# [Collected data]
----

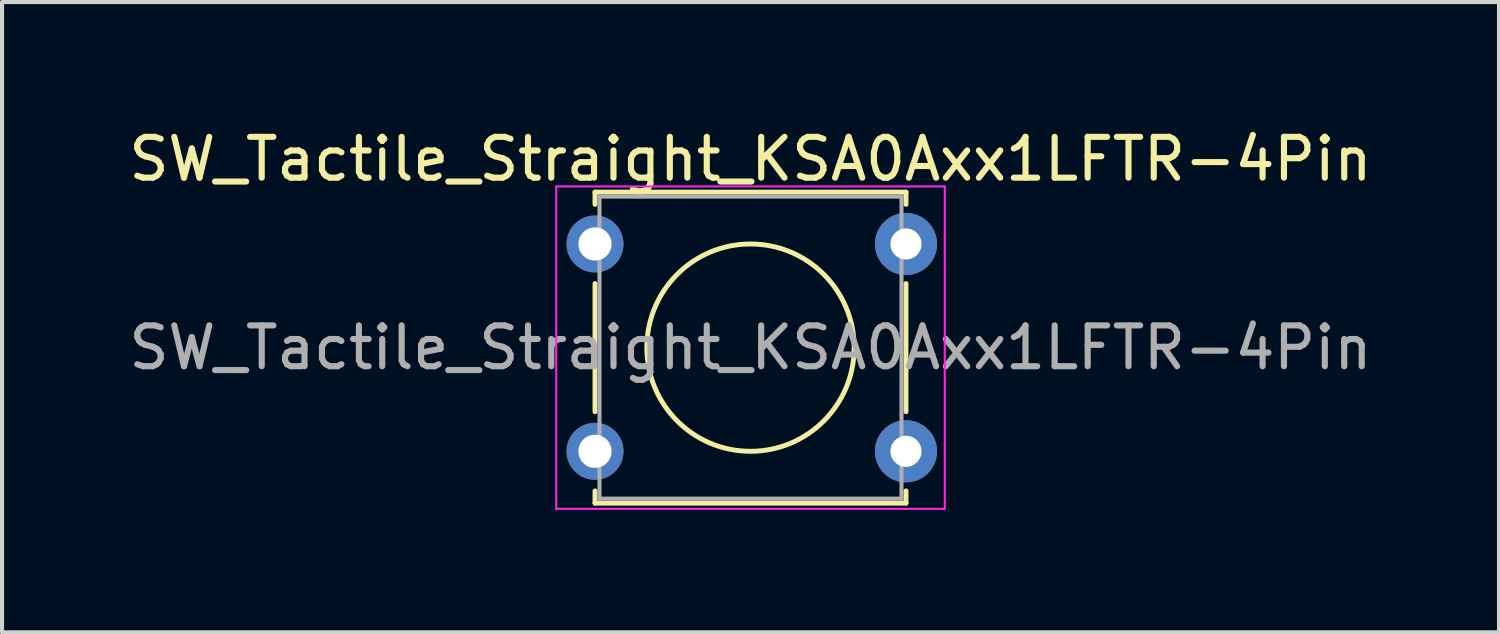
<source format=kicad_pcb>
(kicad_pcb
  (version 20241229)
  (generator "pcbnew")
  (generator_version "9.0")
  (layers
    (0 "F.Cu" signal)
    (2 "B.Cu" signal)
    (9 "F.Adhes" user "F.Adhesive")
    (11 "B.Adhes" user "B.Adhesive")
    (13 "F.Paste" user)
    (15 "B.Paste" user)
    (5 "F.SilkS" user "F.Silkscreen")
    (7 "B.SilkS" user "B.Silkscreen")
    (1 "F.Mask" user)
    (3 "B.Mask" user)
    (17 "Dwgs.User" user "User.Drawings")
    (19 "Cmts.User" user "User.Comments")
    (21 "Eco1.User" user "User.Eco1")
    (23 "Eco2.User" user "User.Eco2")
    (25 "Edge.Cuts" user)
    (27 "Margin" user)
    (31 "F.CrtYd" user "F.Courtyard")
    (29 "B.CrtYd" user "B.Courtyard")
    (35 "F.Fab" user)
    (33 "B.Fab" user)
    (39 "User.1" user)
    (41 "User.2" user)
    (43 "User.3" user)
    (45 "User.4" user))
  (footprint "SW_Tactile_Straight_KSA0Axx1LFTR-4Pin"
    (layer "F.Cu")
    (at 11.529 2.928)
    (property "Reference" "SW_Tactile_Straight_KSA0Axx1LFTR-4Pin" (at 3.81 -2.08 0) (layer "F.SilkS") (effects (font (size 1 1) (thickness 0.15))))
    (attr through_hole)
    (fp_line (start 0 -1.27) (end 0 -0.97) (stroke (width 0.12) (type solid)) (layer "F.SilkS"))
    (fp_line (start 0 -1.27) (end 7.62 -1.27) (stroke (width 0.12) (type solid)) (layer "F.SilkS"))
    (fp_line (start 0 0.97) (end 0 4.11) (stroke (width 0.12) (type solid)) (layer "F.SilkS"))
    (fp_line (start 0 6.05) (end 0 6.35) (stroke (width 0.12) (type solid)) (layer "F.SilkS"))
    (fp_line (start 7.62 -1.27) (end 7.62 -0.97) (stroke (width 0.12) (type solid)) (layer "F.SilkS"))
    (fp_line (start 7.62 0.97) (end 7.62 4.11) (stroke (width 0.12) (type solid)) (layer "F.SilkS"))
    (fp_line (start 7.62 6.05) (end 7.62 6.35) (stroke (width 0.12) (type solid)) (layer "F.SilkS"))
    (fp_line (start 7.62 6.35) (end 0 6.35) (stroke (width 0.12) (type solid)) (layer "F.SilkS"))
    (fp_circle (center 3.81 2.54) (end 3.81 0) (stroke (width 0.12) (type solid)) (fill no) (layer "F.SilkS"))
    (fp_line (start -0.95 -1.41) (end -0.95 6.49) (stroke (width 0.05) (type solid)) (layer "F.CrtYd"))
    (fp_line (start -0.95 -1.41) (end 8.57 -1.41) (stroke (width 0.05) (type solid)) (layer "F.CrtYd"))
    (fp_line (start 8.57 6.49) (end -0.95 6.49) (stroke (width 0.05) (type solid)) (layer "F.CrtYd"))
    (fp_line (start 8.57 6.49) (end 8.57 -1.41) (stroke (width 0.05) (type solid)) (layer "F.CrtYd"))
    (fp_line (start 0.11 -1.16) (end 7.51 -1.16) (stroke (width 0.1) (type solid)) (layer "F.Fab"))
    (fp_line (start 0.11 6.24) (end 0.11 -1.16) (stroke (width 0.1) (type solid)) (layer "F.Fab"))
    (fp_line (start 7.51 -1.16) (end 7.51 6.24) (stroke (width 0.1) (type solid)) (layer "F.Fab"))
    (fp_line (start 7.51 6.24) (end 0.11 6.24) (stroke (width 0.1) (type solid)) (layer "F.Fab"))
    (fp_text user "${REFERENCE}" (at 3.81 2.54 0) (layer "F.Fab") (effects (font (size 1 1) (thickness 0.15))))
    (pad "1" thru_hole circle (at 0 0) (size 1.397 1.397) (drill 0.813) (layers "*.Cu" "*.Mask"))
    (pad "2" thru_hole circle (at 0 5.08) (size 1.397 1.397) (drill 0.813) (layers "*.Cu" "*.Mask"))
    (pad "3" thru_hole circle (at 7.62 0) (size 1.524 1.524) (drill 0.762) (layers "*.Cu" "*.Mask"))
    (pad "4" thru_hole circle (at 7.62 5.08) (size 1.524 1.524) (drill 0.762) (layers "*.Cu" "*.Mask")))
  (gr_rect
    (start -3 -3)
    (end 33.679 12.443)
    (stroke (width 0.1) (type default))
    (fill no)
    (layer "Edge.Cuts")))
</source>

----

# [Work to complete]
Copy each line from the entries above that has the word "Adhesive" in it.

# [Written response]
    (9 "F.Adhes" user "F.Adhesive")
    (11 "B.Adhes" user "B.Adhesive")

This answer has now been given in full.